> [WHAT YOU SHOULD DO] List each line of the data in which the string "scroll" appears.

(Dataset entries)
= = = =
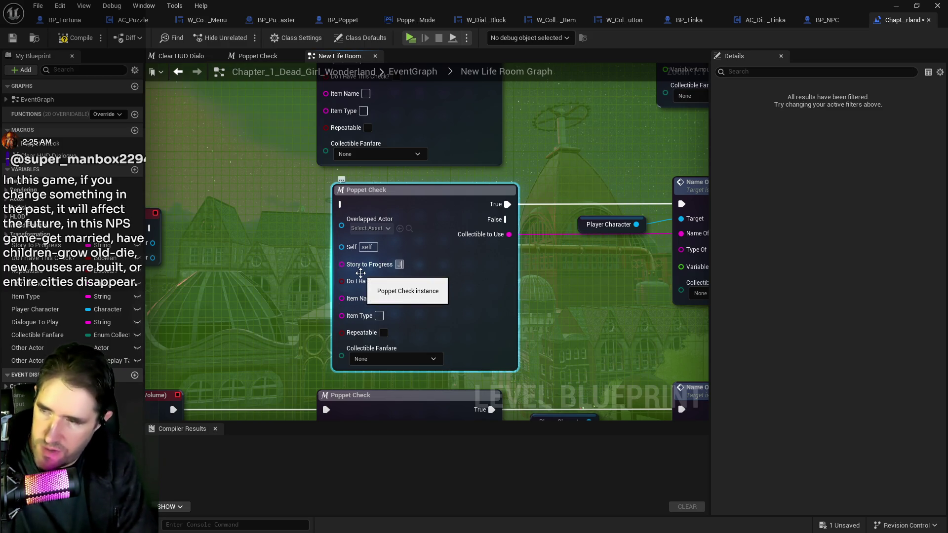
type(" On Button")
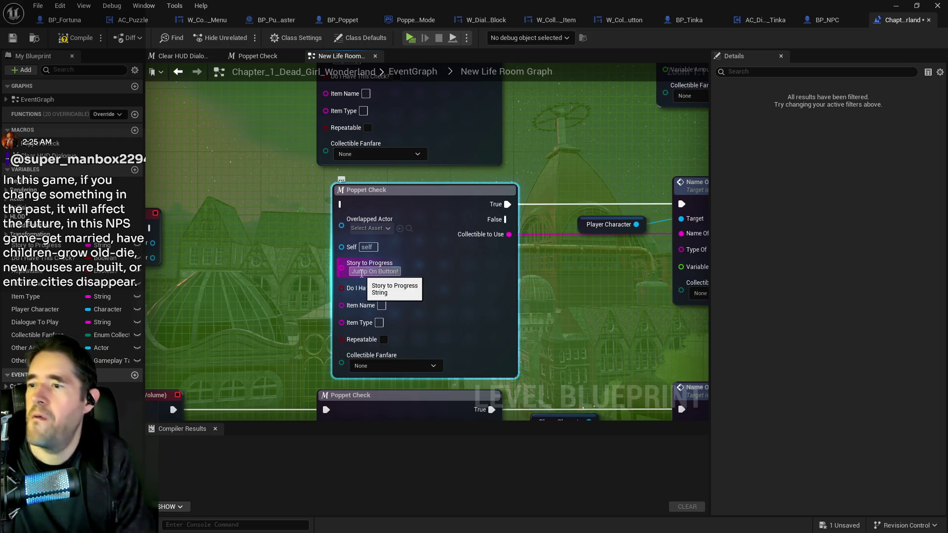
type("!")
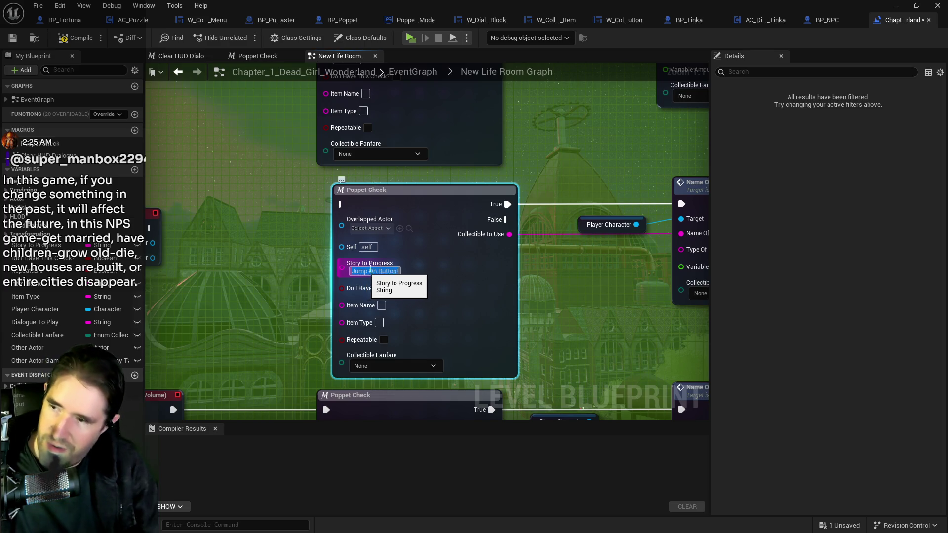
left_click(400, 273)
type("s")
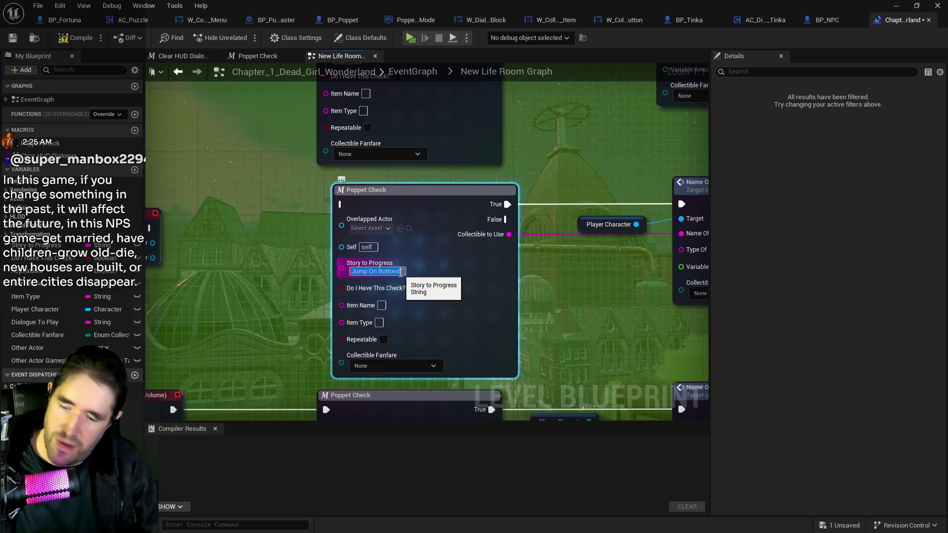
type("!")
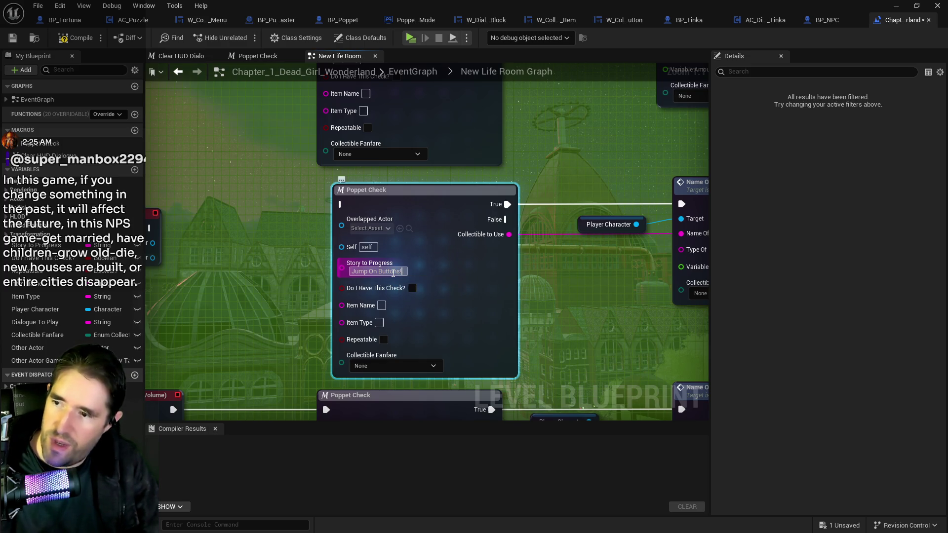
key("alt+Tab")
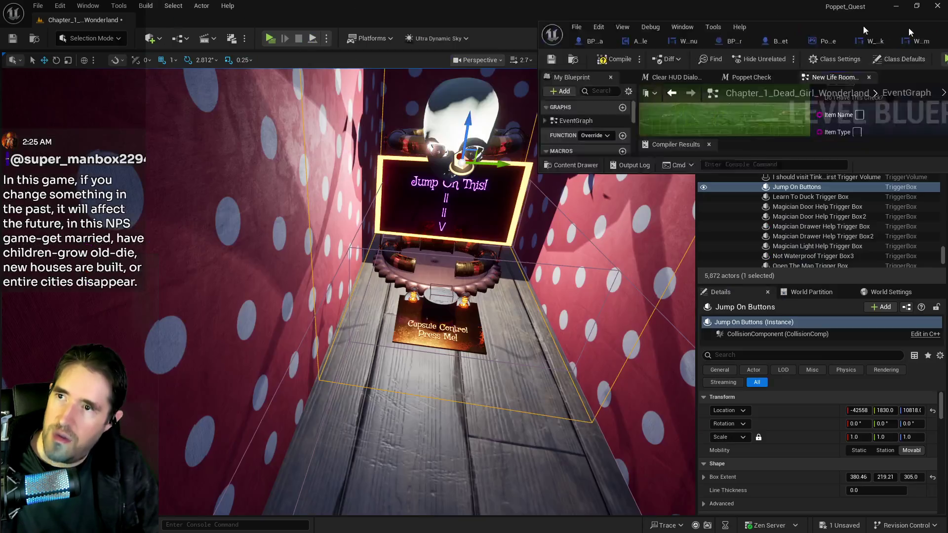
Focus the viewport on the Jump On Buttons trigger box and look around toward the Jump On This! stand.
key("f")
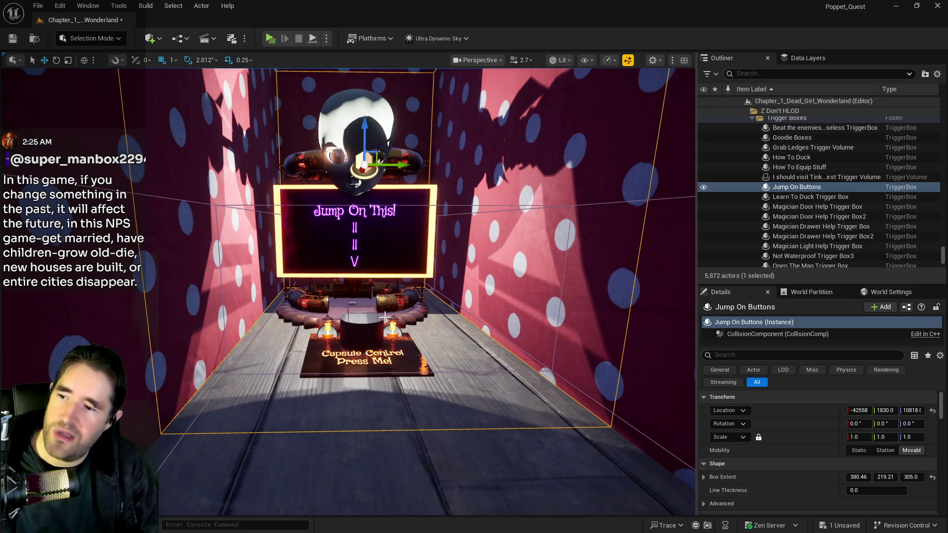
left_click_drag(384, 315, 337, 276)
= = = =
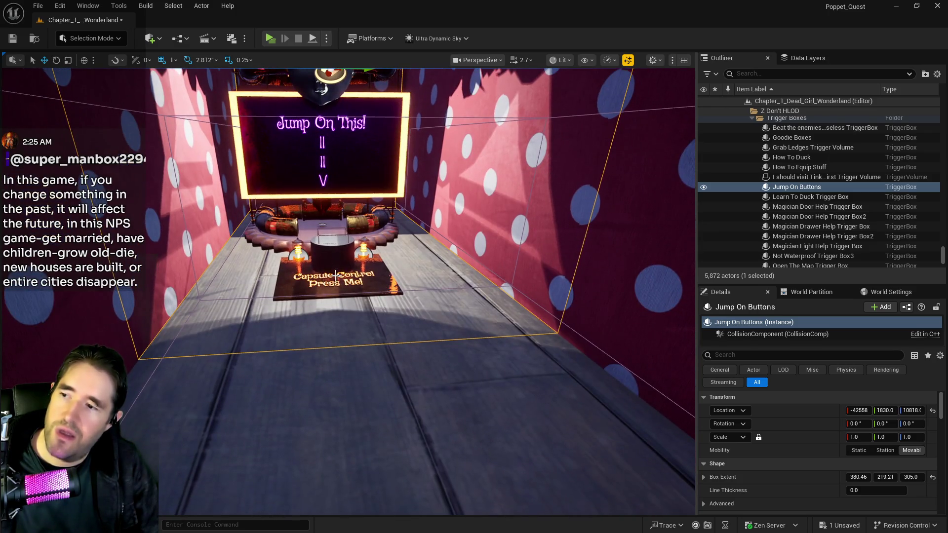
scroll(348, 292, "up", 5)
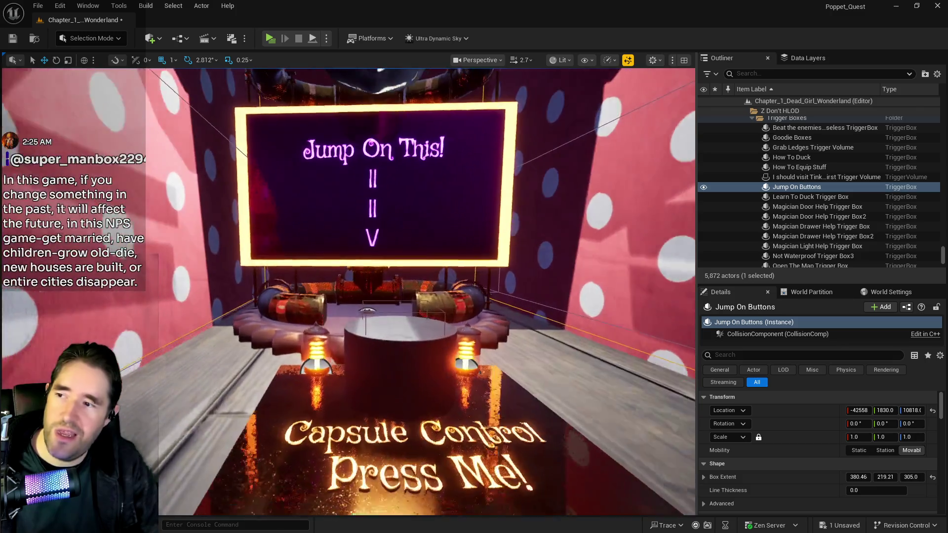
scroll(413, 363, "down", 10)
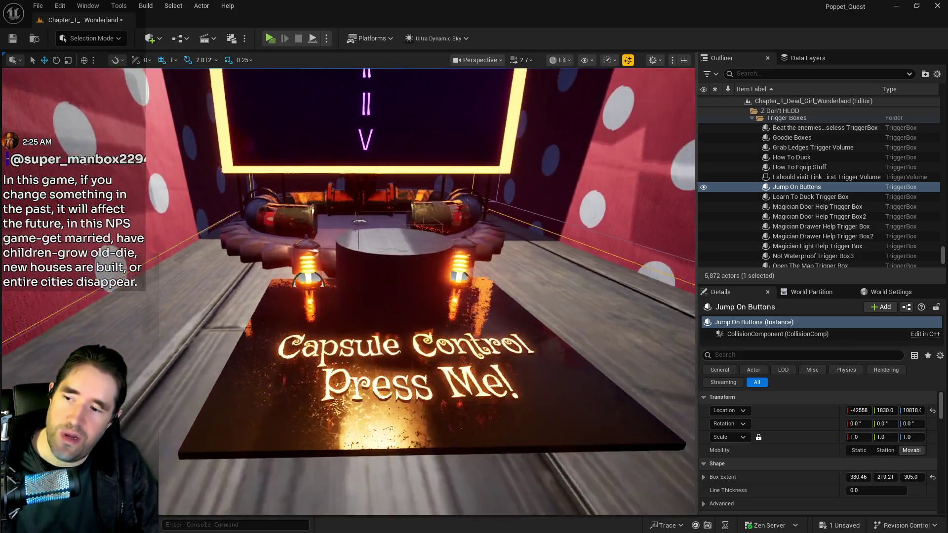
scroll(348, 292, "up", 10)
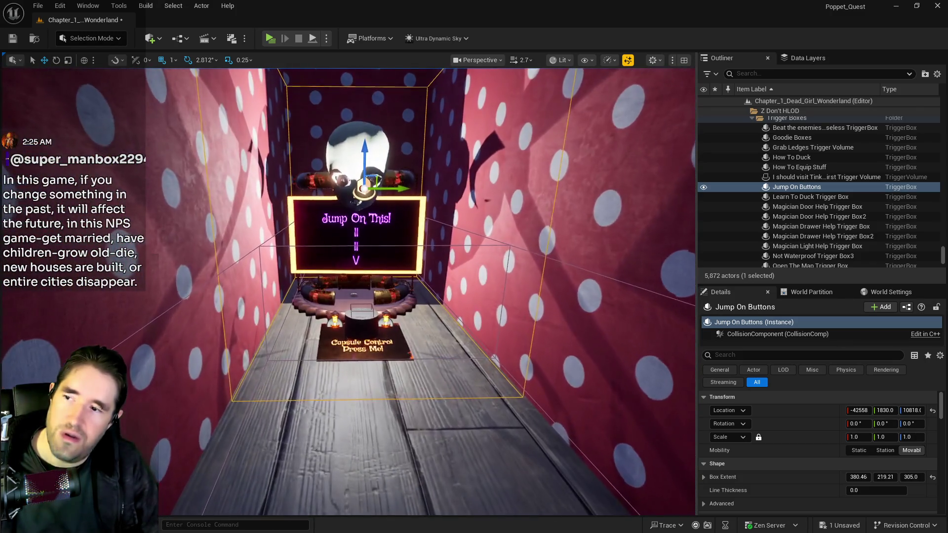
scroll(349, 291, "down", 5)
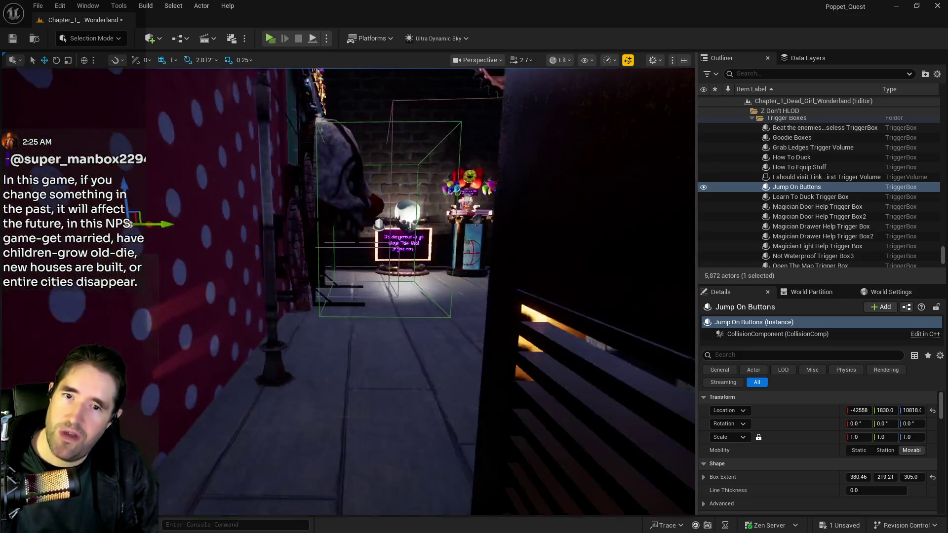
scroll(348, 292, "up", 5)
= = = =
> [COMPLETED TASK]
scroll(348, 292, "up", 5)
scroll(413, 363, "down", 10)
scroll(348, 292, "up", 10)
scroll(349, 291, "down", 5)
scroll(348, 292, "up", 5)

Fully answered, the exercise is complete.